___ Source ___
Oxford, however, was attacked with more violence, and the consequences were more important. That celebrated University had been distinguished by its unalterable attachment to the royal cause. When Charles I. was compelled to quit London, he found a retreat at Oxford, where the various colleges expended in supporting his cause whatever wealth they possessed, while many members of the University exposed their lives in his service. In Charles the Second’s time, Oxford, on account of its inflexible loyalty, had been chosen as the place where the King convoked a short Parliament, when the interest of the Whigs in the city of London was so strong as to render him fearful of remaining in its vicinity. It was less to the honour of this University, that it had shown itself the most zealous in expressing, and enforcing by its ordinances, the slavish tenets of passive obedience and non-resistance to the royal authority, which were then professed by many of the members of the Church of England; but it was an additional proof that their devotion to the King was almost unlimited.
But if James recollected any thing whatever of these marks of loyalty to the Crown, the remembrance served only to encourage him in his attack upon the privileges of the University, in the belief that they would not be firmly resisted. With ingratitude, therefore, as well as folly, he proceeded to intrude his mandate on the society of Magdalen College, commanding them to choose for their president one of the new converts to the Catholic religion, and on their refusal, expelled them from the college; thus depriving them of their revenues and endowments, because they would not transgress the statutes, to the observance of which they had solemnly sworn.
A still more fatal error, which seems indeed to have carried James’s imprudence to the uttermost, was the ever-memorable prosecution of the bishops, which had its origin in the following circumstances. In 1688, James published a second declaration of indulgence, with an order subjoined, by which it was appointed to be read in all the churches. The greater part of the English bishops, disapproving of the King’s pretended prerogative of dispensing with the test and penal laws, resolved to refuse obedience to this order, which, as their sentiments were well known, could only be intended to disgrace them in the eyes of the people. Six of the most distinguished of the prelates joined with [Sancroft] the Archbishop of Canterbury, in a humble petition to the King,1 praying his Majesty would dispense with their causing to be published in their dioceses a declaration founded upon the claim of royal dispensation, which claim having been repeatedly declared illegal, the petitioners could not, in prudence, honour, or conscience, be accessory to distributing a paper, which asserted its validity in so solemn a manner all over the nation.
___ Dataset ___
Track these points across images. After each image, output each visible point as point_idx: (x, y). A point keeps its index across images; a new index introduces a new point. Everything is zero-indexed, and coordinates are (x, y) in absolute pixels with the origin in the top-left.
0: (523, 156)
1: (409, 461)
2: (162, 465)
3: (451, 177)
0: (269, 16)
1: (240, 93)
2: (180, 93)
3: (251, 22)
___
• **Exercise set**:
A. Answer these questions using the account of James's quarrels with Oxford and the bishops:
(i) Where did Charles I find a retreat when he was compelled to quit London?
(ii) Whom did James command the society of Magdalen College to choose as its president?
(iii) In what year did James publish a second declaration of indulgence?
B. Name every English king mentioned in the account of James's quarrels with Oxford and the bishops.
C. Carry on the account of James's quarrels with Oxford and the bishops, beginning after its final sentence.

• **Results for each task**:
A.
(i) At Oxford.
(ii) One of the new converts to the Catholic religion.
(iii) 1688.

B. Charles I, Charles the Second, and James.

C.
The King was highly incensed at this remonstrance, and summoning the seven prelates before his Privy Council, he demanded of them if they owned and adhered to their petition. They at once acknowledged that they did so, and were instantly committed to the Tower, on a charge of sedition. The rank and respectability of these distinguished men, the nature of the charge against whom, in the popular apprehension, was an attempt to punish them for a bold, yet respectful discharge of their high duties, coupled with the anxious dread of what might be expected to follow such a violent procedure, wrought up the minds of the people to the highest pitch.
An immense multitude assembled on the banks of the Thames, and beheld with grief and wonder those fathers of the Church conveyed to prison in the boats appointed for that purpose. The enthusiasm was extreme. The spectators wept, they kneeled, they prayed for the safety of the prisoners, which was only endangered by the firmness with which they had held fast their duty; and the benedictions which the persecuted divines distributed on every side, were answered with the warmest wishes for their freedom, and the most unreserved avowal of their cause. All this enthusiasm of popular feeling was insufficient to open James’s eyes to his madness. He urged on the proceedings against the prelates, who, on the 17th June, 1688, were brought to trial, and, after a long and most interesting hearing of their cause, were fully acquitted. The acclamations of the multitude were loud in proportion to the universal anxiety which prevailed while the case was in dependence; and when the news reached the camp at Hounslow, the extravagant rejoicings of the soldiers, unchecked by the King’s own presence, showed that the army and the people were animated by the same spirit.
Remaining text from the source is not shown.